Check each line of the material below for the word "parameter". State how many lines have it, and nothing more.

◆ ◆ ◆ ◆ ◆

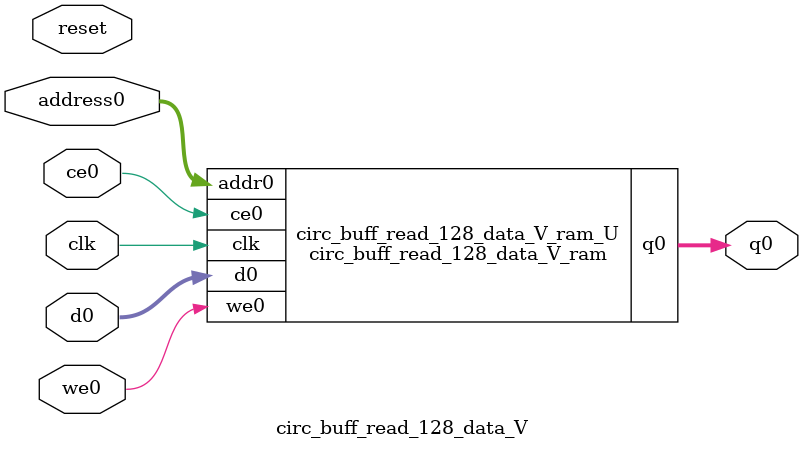
<source format=v>
`timescale 1 ns / 1 ps
module circ_buff_read_128_data_V_ram (addr0, ce0, d0, we0, q0,  clk);

parameter DWIDTH = 128;
parameter AWIDTH = 9;
parameter MEM_SIZE = 512;

input[AWIDTH-1:0] addr0;
input ce0;
input[DWIDTH-1:0] d0;
input we0;
output reg[DWIDTH-1:0] q0;
input clk;

(* ram_style = "block" *)reg [DWIDTH-1:0] ram[0:MEM_SIZE-1];




always @(posedge clk)  
begin 
    if (ce0) 
    begin
        if (we0) 
        begin 
            ram[addr0] <= d0; 
        end 
        q0 <= ram[addr0];
    end
end


endmodule

`timescale 1 ns / 1 ps
module circ_buff_read_128_data_V(
    reset,
    clk,
    address0,
    ce0,
    we0,
    d0,
    q0);

parameter DataWidth = 32'd128;
parameter AddressRange = 32'd512;
parameter AddressWidth = 32'd9;
input reset;
input clk;
input[AddressWidth - 1:0] address0;
input ce0;
input we0;
input[DataWidth - 1:0] d0;
output[DataWidth - 1:0] q0;



circ_buff_read_128_data_V_ram circ_buff_read_128_data_V_ram_U(
    .clk( clk ),
    .addr0( address0 ),
    .ce0( ce0 ),
    .we0( we0 ),
    .d0( d0 ),
    .q0( q0 ));

endmodule


</source>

◆ ◆ ◆ ◆ ◆

Answer space -> 6